Marc Kikuchi, CEO & Head of North American Generics, Dr. Reddy’s Laboratories

Although the idea of bringing API manufacturing back to the US appeals to many in theory, in practice, the execution will inevitably pose major challenges. Gale posed the question: “If the US is to create a domestic supply, will the market support it? Who is willing to pay the price associated with US production versus cheaper product from India? The current structure of the US generics market will have to be changed. Presently, there is little incentive for the distributors to support this national goal.

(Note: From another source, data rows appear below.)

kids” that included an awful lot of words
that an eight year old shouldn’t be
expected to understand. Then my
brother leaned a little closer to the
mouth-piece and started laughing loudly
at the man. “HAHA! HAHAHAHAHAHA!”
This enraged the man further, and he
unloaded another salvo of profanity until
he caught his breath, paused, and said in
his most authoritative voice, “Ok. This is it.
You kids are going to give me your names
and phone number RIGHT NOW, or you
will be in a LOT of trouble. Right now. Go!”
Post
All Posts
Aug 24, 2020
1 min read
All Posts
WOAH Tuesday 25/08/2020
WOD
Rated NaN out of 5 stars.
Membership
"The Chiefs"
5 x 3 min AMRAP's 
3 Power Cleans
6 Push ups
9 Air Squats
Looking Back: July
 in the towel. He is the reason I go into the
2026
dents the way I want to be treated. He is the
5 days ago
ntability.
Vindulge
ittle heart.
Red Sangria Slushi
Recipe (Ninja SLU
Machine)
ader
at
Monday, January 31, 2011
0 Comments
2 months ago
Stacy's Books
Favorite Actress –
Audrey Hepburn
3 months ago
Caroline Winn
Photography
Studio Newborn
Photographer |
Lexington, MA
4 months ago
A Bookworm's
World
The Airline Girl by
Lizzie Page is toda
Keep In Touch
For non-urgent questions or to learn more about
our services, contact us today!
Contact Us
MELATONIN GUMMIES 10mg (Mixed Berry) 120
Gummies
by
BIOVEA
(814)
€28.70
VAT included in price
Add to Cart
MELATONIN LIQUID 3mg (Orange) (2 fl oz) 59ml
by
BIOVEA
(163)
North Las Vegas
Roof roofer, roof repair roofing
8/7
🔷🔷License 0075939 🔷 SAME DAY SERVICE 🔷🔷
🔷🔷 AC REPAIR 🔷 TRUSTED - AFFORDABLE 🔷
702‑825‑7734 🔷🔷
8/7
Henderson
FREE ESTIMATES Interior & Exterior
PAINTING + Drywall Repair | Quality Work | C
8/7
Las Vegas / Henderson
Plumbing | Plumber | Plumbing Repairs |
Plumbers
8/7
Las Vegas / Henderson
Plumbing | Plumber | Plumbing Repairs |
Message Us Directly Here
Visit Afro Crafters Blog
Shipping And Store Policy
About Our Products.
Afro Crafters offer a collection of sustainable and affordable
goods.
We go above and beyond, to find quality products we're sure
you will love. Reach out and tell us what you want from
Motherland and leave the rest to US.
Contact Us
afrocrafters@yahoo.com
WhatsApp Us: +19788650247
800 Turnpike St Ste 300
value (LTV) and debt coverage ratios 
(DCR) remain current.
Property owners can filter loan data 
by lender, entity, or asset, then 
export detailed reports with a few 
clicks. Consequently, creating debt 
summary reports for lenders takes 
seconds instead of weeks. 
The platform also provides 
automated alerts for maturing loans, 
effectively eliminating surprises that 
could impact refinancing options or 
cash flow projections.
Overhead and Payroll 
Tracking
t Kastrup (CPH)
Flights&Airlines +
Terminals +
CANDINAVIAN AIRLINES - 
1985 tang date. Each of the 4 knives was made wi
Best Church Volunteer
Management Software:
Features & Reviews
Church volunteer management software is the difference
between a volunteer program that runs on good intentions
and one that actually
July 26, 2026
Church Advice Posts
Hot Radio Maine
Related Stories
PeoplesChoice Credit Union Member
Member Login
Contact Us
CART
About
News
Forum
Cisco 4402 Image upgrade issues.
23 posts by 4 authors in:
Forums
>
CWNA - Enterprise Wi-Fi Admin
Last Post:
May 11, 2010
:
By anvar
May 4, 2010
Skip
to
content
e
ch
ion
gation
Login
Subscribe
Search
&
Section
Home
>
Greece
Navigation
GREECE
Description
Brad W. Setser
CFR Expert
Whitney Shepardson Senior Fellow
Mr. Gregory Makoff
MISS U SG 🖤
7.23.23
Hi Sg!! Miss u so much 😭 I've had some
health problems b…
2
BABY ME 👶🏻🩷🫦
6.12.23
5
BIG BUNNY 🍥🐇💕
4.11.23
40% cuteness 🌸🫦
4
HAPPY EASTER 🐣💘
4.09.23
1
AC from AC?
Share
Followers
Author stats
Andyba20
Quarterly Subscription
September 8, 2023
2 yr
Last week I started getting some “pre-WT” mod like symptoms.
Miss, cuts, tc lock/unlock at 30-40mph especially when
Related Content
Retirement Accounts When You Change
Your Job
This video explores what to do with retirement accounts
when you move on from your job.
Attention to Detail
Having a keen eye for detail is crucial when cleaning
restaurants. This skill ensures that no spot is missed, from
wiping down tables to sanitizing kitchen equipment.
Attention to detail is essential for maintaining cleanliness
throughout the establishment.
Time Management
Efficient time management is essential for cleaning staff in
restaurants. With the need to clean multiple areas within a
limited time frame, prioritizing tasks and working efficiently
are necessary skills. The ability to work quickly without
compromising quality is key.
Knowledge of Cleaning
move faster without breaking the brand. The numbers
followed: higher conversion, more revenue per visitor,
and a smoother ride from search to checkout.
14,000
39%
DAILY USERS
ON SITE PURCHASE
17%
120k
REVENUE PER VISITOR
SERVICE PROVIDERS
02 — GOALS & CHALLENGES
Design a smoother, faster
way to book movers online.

I do not see economic players who are willing to finance repatriation of the drug supply chain to the US.”

This situation, where the U.S. public demands rock-solid supply chain security delivering high quality, and, at the same time, lower and lower prices, is exceedingly difficult to achieve. Marc Kikuchi, CEO and Head of North American generics at Dr. Reddy’s Laboratories, contended: “One of the most problematic issues is the push by governments throughout the world to onshore API production and finished goods manufacturing. This global phenomenon, fueled by the rise of nationalism, will present unique challenges that generic pharma manufacturers – due to the sheer number and volumes of product we produce – will be grappling with this for many years to come.”

“The catch-22 to reshoring manufacturing and reducing dependency is that it can lead to higher costs at a time when the number of prescriptions is still weighted to generics to keep costs low. Therefore, a reshoring effort must be subsidized in some way… If we could come up with a list of critical medicines and only subsidize those, that could be a pathway for a sustained domestic infrastructure.”

Prasad Raje, CEO, LGM Pharma

With respect to how this could impact pricing, Kikuchi added: “Generic manufacturers are vilified in the press for price increases. What is not addressed is that manufactures may have higher costs for accelerated manufacturing or seeking alternate sources for APIs. Generic manufacturers cannot absorb all of those increases, so we have to pass these costs on to customers. A 250% increase may sound large, but this translates to US$6 or US$10 for a product.”

All challenges aside, generic pharmaceutical drugs play an essential role in the US and global life science ecosystem. Right now, according to FDA reporting, 9 out of 10 prescriptions in the US are filled by generic drugs. Generics have also saved the health care system US$2.2 trillion dollars in the past decade. That is good news for the public health of Americans, and it is all the more reason why policymakers must be cautious and nuanced in implementing new policies that might reshape the generics landscape for the years to come.